Once the target function is defined, fine-tune a downstream model:

Python
from pathlib import Path
from monad.ui.config import TrainingParams, MetricParams, MetricMonitoringMode
from monad.config.early_stopping import EarlyStopping

from monad.ui.module import load_from_foundation_model, RegressionTask

module = load_from_foundation_model(
    checkpoint_path=Path("./foundation_model"),
    downstream_task=RegressionTask(num_targets=1),
    target_fn=training_duration_target_fn,
)

training_params = TrainingParams(
    checkpoint_dir=Path("./<this_model>"),
    learning_rate=1e-4,
    epochs=20,
    devices=[0],
    metrics=[
        MetricParams(alias="mae", metric_name="MeanAbsoluteError"),
        MetricParams(alias="mse", metric_name="MeanSquaredError"),
        MetricParams(alias="r2", metric_name="R2Score"),
    ],
    metric_to_monitor="val_mae_0",
    metric_monitoring_mode=MetricMonitoringMode.MIN,
    early_stopping=EarlyStopping(min_delta=1e-4, patience=5),
)

module.fit(training_params, seed=42)

Evaluation

Python
from pathlib import Path
from datetime import datetime, timezone
from monad.ui.module import load_from_checkpoint
from monad.ui.config import TestingParams, MetricParams, OutputType

module = load_from_checkpoint(Path("./<this_model>"))

testing_params = TestingParams(
    prediction_date=datetime(2024, 5, 1, tzinfo=timezone.utc),
    output_type=OutputType.DECODED,
    devices=[0],
    metrics=[
        MetricParams(alias="mae", metric_name="MeanAbsoluteError"),
        MetricParams(alias="mse", metric_name="MeanSquaredError"),
        MetricParams(alias="r2", metric_name="R2Score"),
    ],
)

results = module.test(testing_params)

Prediction

Python
from pathlib import Path
from datetime import datetime, timezone
from monad.ui.module import load_from_checkpoint
from monad.ui.config import TestingParams, OutputType

module = load_from_checkpoint(Path("./<this_model>"))

testing_params = TestingParams(
    local_save_location=Path("./predictions.tsv"),
    output_type=OutputType.DECODED,
    prediction_date=datetime(2024, 6, 1, tzinfo=timezone.utc),
    devices=[0],
)

predictions = module.predict(testing_params)

Metric Why it matters
MAE Average absolute error — intuitive and robust to outliers.
RMSE Penalises large errors more heavily than MAE.
Proportion of variance explained by the model.
MAPE Percentage-based error — useful for comparing across scales.

Production Tips

  1. Calibrate the minimum session threshold. 10 minutes is a reasonable default, but analyze your session duration distribution.

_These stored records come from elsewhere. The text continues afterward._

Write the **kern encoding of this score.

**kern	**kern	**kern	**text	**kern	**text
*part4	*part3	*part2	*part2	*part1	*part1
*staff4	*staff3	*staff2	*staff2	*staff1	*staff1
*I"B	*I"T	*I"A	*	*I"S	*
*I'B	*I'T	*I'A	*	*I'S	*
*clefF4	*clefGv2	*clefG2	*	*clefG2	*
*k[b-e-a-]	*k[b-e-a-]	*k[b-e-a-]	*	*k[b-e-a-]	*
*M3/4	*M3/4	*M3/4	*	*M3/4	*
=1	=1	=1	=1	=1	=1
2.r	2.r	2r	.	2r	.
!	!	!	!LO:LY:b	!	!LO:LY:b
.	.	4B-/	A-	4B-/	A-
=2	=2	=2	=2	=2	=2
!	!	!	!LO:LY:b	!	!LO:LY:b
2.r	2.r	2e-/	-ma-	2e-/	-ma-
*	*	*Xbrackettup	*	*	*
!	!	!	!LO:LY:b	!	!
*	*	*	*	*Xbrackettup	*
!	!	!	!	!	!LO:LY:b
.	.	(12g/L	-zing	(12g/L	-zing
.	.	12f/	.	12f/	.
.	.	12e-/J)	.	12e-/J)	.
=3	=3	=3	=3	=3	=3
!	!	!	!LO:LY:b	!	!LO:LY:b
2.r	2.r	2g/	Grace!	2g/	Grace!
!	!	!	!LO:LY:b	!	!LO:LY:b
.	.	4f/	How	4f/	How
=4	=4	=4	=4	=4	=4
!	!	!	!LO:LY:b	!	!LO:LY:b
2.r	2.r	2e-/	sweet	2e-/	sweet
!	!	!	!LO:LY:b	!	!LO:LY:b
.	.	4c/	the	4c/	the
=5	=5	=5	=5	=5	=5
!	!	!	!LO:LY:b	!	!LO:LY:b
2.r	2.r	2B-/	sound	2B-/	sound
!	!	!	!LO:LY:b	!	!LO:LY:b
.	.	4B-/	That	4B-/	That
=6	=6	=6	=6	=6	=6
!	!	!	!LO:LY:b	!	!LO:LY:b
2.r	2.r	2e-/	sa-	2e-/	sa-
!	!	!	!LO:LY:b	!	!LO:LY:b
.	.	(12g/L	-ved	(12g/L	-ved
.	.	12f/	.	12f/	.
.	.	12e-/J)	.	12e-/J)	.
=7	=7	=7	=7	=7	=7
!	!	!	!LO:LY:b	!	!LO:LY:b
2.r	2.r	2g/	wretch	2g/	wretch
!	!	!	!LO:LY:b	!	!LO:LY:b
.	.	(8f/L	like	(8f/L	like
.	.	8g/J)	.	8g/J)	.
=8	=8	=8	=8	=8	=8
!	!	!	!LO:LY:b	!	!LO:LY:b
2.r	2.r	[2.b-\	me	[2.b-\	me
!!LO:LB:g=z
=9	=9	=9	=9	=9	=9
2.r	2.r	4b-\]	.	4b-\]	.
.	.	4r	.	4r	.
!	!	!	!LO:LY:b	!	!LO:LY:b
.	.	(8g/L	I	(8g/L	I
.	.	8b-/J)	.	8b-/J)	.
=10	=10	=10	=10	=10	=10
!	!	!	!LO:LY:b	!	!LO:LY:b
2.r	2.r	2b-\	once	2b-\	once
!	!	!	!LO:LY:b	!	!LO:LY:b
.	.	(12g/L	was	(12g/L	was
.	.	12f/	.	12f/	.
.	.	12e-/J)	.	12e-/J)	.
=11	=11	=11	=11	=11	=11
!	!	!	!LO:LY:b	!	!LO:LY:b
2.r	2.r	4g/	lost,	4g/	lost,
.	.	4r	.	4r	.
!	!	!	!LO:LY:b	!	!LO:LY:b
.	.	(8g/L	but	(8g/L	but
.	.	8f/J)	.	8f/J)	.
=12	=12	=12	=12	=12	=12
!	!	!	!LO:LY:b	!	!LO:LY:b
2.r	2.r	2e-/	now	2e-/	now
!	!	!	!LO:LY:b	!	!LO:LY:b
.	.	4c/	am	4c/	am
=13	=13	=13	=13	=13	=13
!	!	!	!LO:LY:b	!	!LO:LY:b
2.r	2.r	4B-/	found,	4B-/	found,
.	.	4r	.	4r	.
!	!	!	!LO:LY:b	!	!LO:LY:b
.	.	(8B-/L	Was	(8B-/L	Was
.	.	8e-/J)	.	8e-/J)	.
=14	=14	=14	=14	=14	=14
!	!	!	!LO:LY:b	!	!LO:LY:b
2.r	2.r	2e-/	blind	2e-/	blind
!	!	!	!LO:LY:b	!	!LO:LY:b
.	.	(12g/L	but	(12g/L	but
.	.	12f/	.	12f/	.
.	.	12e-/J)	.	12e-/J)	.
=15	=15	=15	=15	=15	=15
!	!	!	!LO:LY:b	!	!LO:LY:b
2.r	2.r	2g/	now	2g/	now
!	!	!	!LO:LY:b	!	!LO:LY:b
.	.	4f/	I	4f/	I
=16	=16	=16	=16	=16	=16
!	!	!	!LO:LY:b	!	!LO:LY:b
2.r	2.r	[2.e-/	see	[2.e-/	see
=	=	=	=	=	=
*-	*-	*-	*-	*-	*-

If your app tracks stretching or cool-downs separately, a lower threshold may be appropriate.
  2. Segment by activity type. Running, weight training, and yoga have very different typical durations. Consider building activity-specific models for more accurate predictions.
  3. Use predictions for engagement scoring. Combine predicted training volume with actual volume to create an engagement score: users consistently below their predicted volume may be disengaging.
  4. Watch for seasonal patterns. Gym attendance spikes in January and drops in summer. Retrain quarterly to capture these cycles.
  5. Consider log-transforming the target. Training duration distributions are typically right-skewed. Applying np.log1p can stabilise training and improve prediction accuracy.